Sunday, April 13, 2008

Just One of Those Things

I came across some more furniture I'd like to have. Musical coffee tables! It would be especially cool to build something like this, but I don't think I have it in me. Maybe I'll have the funds to get one of these someday. You absolutely have to watch this video.

Doesn't that just look like the most fun time sitting around the living room ever? And if you were playing Pit, you could just slap the table when you get a corner on something...

Tuesday, March 25, 2008

To Boldly Go Where No Wormy Has Gone Before

Captain Police Baby Slimey had a birthday yesterday, and a party on Saturday that was a hit with the preschool set up at the Purple Museum. Captain Slimey's spaceship, the Police Enterprise Four, had a starring role as the birthday cake.

It is not especially easy rendering the Enterprise in cake. On the other hand, it's pretty tasty that way. This is a picture of the Enterprise Four in orbit around Planet Jurassica.

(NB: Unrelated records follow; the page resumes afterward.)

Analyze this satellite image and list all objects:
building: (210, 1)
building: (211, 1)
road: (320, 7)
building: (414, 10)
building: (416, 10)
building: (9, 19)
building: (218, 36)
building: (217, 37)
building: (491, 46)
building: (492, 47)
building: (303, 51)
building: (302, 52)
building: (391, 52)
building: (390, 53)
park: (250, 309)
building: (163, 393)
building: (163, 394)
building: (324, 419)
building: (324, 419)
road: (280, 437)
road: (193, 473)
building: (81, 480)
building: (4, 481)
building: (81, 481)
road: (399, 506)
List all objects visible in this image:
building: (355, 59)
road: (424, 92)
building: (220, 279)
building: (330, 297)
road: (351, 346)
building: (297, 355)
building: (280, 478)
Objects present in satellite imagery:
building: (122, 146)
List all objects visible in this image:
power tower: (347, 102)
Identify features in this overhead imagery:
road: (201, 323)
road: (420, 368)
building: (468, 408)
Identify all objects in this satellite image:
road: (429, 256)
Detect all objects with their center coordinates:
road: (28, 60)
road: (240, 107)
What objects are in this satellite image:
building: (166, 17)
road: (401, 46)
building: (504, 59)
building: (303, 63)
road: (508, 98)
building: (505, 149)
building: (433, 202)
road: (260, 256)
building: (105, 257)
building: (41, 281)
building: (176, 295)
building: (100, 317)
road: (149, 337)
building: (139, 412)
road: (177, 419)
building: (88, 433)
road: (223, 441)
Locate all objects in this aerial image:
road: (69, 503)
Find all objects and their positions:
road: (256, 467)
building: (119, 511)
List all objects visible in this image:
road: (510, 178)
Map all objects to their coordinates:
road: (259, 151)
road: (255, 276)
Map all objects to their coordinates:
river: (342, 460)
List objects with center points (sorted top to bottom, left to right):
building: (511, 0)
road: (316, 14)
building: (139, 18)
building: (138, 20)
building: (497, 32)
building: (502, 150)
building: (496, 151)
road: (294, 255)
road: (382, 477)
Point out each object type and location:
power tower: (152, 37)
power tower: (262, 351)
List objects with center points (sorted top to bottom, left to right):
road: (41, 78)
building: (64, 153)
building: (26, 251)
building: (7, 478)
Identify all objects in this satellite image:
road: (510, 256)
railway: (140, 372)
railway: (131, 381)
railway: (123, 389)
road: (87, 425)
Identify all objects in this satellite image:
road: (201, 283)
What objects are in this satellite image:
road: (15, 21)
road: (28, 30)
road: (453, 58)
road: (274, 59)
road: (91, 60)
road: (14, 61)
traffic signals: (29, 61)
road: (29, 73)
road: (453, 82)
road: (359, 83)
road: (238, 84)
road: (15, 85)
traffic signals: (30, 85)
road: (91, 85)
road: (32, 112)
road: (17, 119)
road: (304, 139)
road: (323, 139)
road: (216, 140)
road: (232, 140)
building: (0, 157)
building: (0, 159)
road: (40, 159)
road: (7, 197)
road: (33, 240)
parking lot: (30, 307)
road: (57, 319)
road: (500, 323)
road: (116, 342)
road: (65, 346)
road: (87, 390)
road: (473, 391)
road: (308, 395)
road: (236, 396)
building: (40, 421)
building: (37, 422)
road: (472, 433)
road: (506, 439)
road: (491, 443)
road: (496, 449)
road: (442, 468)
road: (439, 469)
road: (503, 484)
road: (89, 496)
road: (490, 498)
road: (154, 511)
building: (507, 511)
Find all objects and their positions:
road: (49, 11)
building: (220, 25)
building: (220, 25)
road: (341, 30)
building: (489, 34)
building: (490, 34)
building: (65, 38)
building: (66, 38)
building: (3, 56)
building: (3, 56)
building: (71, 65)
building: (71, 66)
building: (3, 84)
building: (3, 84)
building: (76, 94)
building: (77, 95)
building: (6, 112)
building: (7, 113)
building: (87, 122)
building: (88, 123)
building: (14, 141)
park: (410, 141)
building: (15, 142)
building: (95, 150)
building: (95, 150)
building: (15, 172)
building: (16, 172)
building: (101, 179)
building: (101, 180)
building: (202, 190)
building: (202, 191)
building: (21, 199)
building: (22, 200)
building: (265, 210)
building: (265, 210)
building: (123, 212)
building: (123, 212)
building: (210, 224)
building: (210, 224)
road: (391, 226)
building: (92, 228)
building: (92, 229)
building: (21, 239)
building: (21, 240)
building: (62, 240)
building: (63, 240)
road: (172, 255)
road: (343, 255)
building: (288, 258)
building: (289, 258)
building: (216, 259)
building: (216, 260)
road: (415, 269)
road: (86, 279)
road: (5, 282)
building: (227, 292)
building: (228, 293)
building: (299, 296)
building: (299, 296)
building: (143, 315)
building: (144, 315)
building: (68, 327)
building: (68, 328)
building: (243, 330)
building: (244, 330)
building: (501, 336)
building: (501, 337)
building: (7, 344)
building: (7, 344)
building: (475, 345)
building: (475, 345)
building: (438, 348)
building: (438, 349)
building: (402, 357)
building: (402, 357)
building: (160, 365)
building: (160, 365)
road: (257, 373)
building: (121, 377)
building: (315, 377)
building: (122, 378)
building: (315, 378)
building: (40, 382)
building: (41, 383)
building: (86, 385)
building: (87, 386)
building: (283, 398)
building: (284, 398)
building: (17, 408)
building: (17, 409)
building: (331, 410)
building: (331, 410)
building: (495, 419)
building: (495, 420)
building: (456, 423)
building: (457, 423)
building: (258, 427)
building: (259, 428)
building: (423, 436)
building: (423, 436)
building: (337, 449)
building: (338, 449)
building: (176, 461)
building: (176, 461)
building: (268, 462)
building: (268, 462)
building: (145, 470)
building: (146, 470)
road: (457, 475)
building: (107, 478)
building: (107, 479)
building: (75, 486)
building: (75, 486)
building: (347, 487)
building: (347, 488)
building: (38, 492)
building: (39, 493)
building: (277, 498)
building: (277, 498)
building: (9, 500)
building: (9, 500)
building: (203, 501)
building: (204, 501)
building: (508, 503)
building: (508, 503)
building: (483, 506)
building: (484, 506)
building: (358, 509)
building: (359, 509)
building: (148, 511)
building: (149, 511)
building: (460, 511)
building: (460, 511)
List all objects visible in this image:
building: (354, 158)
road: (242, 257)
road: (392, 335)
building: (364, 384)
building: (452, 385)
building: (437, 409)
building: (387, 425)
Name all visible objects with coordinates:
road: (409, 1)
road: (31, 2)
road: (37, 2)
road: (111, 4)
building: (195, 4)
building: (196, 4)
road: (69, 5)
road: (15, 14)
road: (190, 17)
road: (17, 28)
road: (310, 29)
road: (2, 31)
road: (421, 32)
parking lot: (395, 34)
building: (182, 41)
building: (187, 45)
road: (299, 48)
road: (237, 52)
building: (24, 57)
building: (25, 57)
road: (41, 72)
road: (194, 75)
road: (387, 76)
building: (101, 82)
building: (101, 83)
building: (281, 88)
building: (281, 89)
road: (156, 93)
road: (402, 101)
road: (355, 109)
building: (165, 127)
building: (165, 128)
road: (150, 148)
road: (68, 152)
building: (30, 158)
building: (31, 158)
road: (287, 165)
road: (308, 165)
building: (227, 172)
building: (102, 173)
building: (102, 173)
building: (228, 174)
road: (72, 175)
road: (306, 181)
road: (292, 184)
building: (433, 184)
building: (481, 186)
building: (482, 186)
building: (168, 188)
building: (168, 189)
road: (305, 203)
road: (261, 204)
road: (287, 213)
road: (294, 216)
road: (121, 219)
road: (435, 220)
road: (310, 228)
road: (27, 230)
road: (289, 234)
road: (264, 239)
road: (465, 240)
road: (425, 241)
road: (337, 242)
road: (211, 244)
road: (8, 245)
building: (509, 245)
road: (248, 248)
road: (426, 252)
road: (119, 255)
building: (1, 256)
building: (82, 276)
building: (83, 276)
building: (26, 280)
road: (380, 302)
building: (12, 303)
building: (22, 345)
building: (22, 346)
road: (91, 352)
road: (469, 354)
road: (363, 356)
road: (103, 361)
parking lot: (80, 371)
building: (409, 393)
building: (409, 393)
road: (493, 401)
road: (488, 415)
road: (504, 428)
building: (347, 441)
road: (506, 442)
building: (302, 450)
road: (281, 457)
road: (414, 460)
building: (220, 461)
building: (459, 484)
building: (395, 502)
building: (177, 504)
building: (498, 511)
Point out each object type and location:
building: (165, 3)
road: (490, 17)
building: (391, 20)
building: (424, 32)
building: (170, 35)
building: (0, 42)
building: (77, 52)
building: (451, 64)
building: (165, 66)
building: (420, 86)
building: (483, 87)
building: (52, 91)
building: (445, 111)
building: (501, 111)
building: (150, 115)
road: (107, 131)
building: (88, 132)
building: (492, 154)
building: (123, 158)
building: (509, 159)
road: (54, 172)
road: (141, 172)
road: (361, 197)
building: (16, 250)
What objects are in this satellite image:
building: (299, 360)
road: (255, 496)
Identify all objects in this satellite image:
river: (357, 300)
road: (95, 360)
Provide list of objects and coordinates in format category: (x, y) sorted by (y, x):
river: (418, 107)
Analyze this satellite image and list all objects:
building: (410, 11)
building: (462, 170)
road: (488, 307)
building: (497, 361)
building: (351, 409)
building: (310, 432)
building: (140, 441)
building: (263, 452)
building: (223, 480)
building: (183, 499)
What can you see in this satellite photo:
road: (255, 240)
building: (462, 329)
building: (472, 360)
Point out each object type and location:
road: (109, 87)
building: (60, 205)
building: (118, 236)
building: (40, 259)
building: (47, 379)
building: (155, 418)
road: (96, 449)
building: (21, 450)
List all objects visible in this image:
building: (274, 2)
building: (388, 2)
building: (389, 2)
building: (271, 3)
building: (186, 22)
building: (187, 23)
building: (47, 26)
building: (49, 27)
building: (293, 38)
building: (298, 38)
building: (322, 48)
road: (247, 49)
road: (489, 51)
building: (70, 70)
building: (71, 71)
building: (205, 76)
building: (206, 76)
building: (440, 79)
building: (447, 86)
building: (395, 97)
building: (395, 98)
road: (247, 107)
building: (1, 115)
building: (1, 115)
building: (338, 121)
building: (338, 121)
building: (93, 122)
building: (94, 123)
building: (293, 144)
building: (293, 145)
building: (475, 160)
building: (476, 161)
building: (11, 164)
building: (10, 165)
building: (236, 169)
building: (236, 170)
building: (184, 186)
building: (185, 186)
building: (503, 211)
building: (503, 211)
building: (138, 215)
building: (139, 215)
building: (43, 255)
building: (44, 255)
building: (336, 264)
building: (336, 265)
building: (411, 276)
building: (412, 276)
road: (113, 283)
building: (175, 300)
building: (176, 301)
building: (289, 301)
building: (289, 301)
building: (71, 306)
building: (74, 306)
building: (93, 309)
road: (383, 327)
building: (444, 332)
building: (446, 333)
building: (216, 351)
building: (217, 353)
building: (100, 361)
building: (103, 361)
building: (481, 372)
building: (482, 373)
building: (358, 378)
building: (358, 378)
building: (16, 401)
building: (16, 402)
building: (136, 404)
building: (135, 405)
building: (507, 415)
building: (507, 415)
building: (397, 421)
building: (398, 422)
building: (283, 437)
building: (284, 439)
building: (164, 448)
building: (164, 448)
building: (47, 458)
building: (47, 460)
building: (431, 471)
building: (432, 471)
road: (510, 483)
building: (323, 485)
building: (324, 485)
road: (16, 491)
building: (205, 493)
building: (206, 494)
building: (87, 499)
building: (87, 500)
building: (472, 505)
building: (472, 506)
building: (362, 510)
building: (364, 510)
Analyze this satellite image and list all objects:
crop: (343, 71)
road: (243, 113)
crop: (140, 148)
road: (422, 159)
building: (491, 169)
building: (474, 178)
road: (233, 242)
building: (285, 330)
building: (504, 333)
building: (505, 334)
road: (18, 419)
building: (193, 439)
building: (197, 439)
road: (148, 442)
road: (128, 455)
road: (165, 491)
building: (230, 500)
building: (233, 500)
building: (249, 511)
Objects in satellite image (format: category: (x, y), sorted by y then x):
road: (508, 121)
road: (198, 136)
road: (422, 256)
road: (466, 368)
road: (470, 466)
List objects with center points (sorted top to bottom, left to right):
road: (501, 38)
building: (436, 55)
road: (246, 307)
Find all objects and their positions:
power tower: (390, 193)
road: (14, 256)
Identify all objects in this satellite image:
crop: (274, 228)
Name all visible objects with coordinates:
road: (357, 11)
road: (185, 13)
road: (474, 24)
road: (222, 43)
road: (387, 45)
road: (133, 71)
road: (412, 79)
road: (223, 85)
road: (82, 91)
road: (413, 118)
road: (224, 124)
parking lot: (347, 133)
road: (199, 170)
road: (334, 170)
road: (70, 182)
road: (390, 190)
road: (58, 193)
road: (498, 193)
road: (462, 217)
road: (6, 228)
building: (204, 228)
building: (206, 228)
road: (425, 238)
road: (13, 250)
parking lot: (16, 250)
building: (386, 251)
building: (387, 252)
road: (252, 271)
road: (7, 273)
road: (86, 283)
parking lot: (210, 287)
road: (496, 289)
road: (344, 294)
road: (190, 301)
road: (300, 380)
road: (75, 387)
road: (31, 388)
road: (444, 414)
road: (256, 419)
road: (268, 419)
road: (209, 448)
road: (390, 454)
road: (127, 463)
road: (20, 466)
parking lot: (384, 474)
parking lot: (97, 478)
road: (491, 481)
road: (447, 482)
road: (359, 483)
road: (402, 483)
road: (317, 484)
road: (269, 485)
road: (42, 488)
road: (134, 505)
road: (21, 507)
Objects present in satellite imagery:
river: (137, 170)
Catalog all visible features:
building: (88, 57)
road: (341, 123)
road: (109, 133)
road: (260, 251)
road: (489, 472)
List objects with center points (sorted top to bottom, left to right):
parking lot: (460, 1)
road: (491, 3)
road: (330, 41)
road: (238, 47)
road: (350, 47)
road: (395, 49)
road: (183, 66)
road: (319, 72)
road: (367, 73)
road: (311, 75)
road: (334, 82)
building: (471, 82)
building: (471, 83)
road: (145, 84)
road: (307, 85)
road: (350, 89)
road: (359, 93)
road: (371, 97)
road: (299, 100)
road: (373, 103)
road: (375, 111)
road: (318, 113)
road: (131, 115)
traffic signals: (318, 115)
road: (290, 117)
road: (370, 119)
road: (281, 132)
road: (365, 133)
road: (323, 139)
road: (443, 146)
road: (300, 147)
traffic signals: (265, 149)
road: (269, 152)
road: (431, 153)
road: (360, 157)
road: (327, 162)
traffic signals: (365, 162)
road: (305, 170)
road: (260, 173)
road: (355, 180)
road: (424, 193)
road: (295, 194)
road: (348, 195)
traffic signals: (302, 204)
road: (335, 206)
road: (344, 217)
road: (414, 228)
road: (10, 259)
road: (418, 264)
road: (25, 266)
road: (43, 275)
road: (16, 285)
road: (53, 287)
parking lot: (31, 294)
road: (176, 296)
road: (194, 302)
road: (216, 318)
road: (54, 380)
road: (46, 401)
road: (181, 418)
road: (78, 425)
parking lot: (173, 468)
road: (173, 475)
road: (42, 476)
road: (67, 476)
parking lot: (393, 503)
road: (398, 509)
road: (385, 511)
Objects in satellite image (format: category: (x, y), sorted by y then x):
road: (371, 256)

After a day, the frosting went from gray to teal. I don't know why. We polished off the last of the cake last night after Baby Slimey's favorite dinner, gyoza and ramen. The gyoza was homemade, and pretty good if I do say so myself. The Formidable Mrs. was first to try her hand at it a few weeks ago, and I made the latest batch, and they all tasted better than the frozen kind from the store. Pretty easy, too, if a little time consuming. We used ground chicken instead of pork, some thinly sliced green onion and cabbage, a little tamari soy sauce and Mirin, and wrappers from the produce section at the grocery store. Since we usually only fry up eight or ten at a time, the rest get frozen for later - the wrappers come in packs of something like 48, which takes about a pound of filling. Now that Lucy v.P. is getting the family recipe book online, we may be able to add recipes like this one fairly easily.

Thanks to the folks for coming to visit for the buglet's birthday, and the sister and bro-in-law for a lovely Easter dinner. We had a great time. Set phasers for stun!